**STUDY MATERIAL**

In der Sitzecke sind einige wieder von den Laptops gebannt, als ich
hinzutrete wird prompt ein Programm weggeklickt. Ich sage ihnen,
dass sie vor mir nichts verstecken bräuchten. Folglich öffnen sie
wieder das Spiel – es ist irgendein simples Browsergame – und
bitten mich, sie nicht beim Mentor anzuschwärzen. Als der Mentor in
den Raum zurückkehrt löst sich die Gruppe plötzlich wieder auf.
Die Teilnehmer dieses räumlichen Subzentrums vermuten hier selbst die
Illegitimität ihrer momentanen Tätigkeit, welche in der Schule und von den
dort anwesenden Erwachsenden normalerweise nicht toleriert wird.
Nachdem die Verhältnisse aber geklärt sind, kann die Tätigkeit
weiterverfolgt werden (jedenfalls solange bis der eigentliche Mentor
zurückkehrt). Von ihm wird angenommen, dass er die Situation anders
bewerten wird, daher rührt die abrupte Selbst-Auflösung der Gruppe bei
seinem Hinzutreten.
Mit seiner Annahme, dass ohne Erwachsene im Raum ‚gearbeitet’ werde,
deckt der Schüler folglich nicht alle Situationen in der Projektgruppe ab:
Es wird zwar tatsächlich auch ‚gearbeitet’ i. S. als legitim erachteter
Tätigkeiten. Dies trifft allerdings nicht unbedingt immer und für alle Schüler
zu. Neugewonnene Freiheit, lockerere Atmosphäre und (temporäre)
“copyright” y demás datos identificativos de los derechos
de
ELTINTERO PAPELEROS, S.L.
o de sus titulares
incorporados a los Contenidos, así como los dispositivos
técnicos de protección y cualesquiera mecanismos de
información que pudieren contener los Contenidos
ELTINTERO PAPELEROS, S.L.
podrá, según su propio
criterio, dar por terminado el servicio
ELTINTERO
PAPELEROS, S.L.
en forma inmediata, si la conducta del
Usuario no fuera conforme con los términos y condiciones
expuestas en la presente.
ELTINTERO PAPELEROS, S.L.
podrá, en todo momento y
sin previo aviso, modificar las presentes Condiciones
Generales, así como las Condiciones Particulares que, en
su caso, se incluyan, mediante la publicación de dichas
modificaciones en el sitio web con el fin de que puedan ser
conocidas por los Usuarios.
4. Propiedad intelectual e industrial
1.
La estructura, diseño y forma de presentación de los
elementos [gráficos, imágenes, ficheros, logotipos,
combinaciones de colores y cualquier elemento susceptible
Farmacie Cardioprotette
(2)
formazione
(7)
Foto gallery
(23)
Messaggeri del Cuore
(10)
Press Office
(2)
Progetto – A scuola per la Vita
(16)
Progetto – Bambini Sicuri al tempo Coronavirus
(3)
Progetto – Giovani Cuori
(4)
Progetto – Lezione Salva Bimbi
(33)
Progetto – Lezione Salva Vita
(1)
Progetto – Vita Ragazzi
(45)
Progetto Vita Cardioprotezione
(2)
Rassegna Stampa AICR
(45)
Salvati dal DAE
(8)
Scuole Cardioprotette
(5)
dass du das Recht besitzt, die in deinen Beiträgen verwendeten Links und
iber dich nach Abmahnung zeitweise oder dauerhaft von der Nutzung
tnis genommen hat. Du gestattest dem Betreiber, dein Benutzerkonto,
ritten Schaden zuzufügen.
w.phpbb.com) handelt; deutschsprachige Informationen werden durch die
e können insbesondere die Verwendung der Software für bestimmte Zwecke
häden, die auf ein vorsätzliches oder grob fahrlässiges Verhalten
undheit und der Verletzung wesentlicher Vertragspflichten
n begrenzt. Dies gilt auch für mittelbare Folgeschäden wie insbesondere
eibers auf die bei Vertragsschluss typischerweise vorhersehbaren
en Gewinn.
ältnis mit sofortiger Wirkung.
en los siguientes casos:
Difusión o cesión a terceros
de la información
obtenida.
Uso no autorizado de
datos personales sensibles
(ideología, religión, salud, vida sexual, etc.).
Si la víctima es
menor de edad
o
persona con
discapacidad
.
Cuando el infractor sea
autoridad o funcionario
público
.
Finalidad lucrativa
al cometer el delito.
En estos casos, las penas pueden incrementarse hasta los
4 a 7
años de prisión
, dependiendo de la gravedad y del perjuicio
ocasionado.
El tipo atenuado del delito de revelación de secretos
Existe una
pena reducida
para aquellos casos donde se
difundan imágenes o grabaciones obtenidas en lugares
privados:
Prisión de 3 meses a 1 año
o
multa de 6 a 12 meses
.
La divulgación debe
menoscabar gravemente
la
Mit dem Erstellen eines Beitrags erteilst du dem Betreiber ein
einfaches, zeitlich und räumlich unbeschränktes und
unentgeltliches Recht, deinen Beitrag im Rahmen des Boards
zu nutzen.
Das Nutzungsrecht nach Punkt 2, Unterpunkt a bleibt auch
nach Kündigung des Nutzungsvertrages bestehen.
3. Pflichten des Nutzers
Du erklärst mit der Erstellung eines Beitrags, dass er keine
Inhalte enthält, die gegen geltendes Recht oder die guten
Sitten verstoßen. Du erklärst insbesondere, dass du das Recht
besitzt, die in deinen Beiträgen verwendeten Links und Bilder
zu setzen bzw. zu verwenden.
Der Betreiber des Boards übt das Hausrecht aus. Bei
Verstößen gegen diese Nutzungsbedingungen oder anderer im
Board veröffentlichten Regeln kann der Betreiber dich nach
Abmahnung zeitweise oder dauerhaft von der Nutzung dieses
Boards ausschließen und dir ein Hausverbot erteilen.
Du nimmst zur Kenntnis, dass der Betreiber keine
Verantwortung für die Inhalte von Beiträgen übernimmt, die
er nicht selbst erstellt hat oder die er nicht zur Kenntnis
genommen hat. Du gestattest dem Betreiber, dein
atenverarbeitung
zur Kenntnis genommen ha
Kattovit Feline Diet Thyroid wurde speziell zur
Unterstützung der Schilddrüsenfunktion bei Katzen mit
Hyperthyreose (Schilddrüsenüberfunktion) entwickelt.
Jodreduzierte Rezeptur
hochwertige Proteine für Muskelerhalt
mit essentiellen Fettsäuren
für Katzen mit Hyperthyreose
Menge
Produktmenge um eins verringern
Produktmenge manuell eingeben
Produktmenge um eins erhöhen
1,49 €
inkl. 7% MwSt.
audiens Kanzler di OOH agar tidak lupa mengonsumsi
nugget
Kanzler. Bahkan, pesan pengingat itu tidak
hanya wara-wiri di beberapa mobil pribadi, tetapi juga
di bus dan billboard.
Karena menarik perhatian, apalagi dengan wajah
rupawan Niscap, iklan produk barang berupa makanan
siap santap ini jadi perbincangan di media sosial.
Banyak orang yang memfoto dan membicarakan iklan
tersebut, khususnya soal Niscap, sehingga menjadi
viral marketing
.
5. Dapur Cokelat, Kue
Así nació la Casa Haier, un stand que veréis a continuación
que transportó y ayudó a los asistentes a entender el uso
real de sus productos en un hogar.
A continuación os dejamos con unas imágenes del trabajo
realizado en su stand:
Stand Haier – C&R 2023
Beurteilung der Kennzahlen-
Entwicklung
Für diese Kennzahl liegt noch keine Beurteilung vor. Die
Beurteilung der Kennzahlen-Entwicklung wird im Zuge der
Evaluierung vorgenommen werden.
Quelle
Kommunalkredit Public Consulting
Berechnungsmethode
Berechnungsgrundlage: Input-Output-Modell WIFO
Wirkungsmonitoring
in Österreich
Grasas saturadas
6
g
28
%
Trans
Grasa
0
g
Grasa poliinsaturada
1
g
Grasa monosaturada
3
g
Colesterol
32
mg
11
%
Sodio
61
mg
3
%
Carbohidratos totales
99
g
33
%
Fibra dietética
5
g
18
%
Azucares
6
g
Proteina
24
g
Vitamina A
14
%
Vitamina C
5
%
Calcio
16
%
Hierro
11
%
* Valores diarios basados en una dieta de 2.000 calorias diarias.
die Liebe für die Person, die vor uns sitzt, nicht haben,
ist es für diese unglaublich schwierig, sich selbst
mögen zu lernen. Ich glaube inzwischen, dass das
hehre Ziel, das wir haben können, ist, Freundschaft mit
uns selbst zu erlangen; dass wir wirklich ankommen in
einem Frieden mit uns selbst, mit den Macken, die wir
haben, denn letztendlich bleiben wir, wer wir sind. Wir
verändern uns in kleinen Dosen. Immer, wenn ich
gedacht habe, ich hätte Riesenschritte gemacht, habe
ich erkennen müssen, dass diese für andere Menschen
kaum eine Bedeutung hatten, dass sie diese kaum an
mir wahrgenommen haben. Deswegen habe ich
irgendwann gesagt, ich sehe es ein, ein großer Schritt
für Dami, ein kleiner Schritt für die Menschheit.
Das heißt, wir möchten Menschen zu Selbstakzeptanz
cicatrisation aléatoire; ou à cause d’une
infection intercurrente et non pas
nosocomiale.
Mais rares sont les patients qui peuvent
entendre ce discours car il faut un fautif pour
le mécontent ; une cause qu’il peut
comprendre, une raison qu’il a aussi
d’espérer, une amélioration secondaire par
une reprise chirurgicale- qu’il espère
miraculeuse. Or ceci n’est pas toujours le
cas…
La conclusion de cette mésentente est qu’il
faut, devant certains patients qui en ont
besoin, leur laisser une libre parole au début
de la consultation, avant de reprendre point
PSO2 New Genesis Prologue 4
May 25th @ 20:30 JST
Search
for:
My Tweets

**TASK TO COMPLETE**
Going down the listing above, begin printing at the line with "En estos casos, las" and finish with the line with "para aquellos casos donde se", exactly as they appear.

**TASK RESULT**
En estos casos, las penas pueden incrementarse hasta los
4 a 7
años de prisión
, dependiendo de la gravedad y del perjuicio
ocasionado.
El tipo atenuado del delito de revelación de secretos
Existe una
pena reducida
para aquellos casos donde se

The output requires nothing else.